I have often said that ‘all good things come to an end,’ even democracy, which has never lasted too long. America was a great experiment, and it will be sad to see it go. But what must be must be. For that matter, humankind has had a pretty good run. The detachment is not defeatist: it’s called faith. In the universe’s ongoing dialectic, the intelligence behind the persistence of life ensures that the pendulum will swing as necessary toward that end. A recent documentary on climate change suggests that the Earth will be just fine, with or without man. In that way, many subscribe to the notion that ‘all is just as it should be.’ But I am not ready to give up on humankind as a (perhaps less destructive) inhabitant of planet Earth.

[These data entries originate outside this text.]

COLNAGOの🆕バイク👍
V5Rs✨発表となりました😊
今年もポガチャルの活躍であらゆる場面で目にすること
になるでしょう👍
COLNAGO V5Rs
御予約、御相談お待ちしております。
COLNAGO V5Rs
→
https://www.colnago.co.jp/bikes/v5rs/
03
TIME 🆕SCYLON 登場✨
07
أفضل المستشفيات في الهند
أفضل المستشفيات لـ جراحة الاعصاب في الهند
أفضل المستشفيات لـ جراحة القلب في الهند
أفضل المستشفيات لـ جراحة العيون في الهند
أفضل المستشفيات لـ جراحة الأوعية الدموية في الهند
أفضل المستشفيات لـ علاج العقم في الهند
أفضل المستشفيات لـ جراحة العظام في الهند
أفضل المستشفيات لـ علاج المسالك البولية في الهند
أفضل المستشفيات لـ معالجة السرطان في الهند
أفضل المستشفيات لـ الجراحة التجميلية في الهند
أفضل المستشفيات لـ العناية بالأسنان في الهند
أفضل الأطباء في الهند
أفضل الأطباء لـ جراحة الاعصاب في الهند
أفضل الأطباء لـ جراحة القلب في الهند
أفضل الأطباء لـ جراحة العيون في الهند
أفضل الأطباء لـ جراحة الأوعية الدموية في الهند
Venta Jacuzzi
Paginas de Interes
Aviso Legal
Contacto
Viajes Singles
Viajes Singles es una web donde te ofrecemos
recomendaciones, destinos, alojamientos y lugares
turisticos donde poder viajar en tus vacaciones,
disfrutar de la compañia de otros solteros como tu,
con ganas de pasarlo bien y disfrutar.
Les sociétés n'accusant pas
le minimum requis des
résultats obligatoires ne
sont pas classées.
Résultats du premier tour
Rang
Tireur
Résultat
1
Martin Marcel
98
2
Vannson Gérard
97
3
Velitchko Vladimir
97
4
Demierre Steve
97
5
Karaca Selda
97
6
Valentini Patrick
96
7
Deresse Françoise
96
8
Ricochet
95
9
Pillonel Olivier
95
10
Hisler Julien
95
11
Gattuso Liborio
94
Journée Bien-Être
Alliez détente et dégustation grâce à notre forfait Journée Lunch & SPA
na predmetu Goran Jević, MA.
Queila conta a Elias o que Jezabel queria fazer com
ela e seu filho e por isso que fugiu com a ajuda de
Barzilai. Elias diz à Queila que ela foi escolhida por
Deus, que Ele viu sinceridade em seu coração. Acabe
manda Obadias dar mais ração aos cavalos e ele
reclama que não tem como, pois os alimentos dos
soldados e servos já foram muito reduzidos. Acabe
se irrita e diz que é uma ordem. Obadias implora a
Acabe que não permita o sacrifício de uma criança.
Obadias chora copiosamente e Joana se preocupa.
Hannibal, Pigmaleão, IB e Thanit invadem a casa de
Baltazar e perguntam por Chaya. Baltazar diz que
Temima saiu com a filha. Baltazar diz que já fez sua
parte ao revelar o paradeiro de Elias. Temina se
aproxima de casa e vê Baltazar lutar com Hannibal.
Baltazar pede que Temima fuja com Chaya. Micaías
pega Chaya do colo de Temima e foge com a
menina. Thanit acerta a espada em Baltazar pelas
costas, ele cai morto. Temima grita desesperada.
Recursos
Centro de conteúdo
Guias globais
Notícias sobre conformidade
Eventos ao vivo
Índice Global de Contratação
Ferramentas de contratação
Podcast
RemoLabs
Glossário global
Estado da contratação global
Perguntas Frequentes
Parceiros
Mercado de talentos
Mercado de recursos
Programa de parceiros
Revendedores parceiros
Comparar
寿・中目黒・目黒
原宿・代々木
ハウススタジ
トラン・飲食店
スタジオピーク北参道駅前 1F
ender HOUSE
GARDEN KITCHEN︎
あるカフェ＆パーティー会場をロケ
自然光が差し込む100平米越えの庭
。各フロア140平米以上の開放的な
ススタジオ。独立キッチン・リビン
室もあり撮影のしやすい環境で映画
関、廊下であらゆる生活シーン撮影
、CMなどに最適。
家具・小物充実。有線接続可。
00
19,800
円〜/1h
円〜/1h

Before we kill each other off—whether by habitat destruction or global warfare or Zombie Apocalypse, I would hope the critical mass might rise to the challenge of the moment—that of swapping out paradigms. As Ghandi once entreated us, we must Be the change we wish to see in the world. Michael Jackson followed suit in his conviction that changing the world begins with The Man In the Mirror. It is my personal contention that the solitude and isolation demanded by Covid-19 is no mistake. That universal intelligence is, among other things, forcing many to confront the dark, cobwebby corners of their minds. With faith that this unpracticed introspection impacts the collective, I offer this final thought to chew on:
It may well be that we are evolving out of obsolete thought forms and paradigms that no longer serve us—institutionalized ideologies like patriarchy and Imperialism that have absolutely led to exploitation of resources, our fellow human, the planet itself. It’s entirely possible that these ideologies have birthed entitlement, capitalist greed, manifest destiny and other forms of shortsighted hubris. It’s pretty clear that the current impasse—the divisiveness and unrest and strife—is a call to transform. In the meantime, the younger generation who identify as the solution and see the older generation as the problem, need to remain civil around the dinner table at Thanksgiving lest someone carve more than the turkey. Whether or not the young truly have a monopoly on cutting edge thought form, I would urge them not to throw out the baby with the bathwater…to consider that one bad apple does not spoil the bunch. In this less-than-perfect mixed analogy, the bad apple of an archaic value that is the product of grandma’s generation, does not nullify the wisdom informing other aspects of her worldview. Put another way, one cannot argue with the perspective that comes with age and experience; certain universal conventional wisdoms do not retire, and we might be wise to preserve them. Revisionist history is not the way to go. The young do not know what they do not know. I would wish that we all come to appreciate the value of all of it—to say amen for all the forces at work in our ongoing dialectic—even the dissonance—and understand that all exists in concert, dovetailing for the greater good.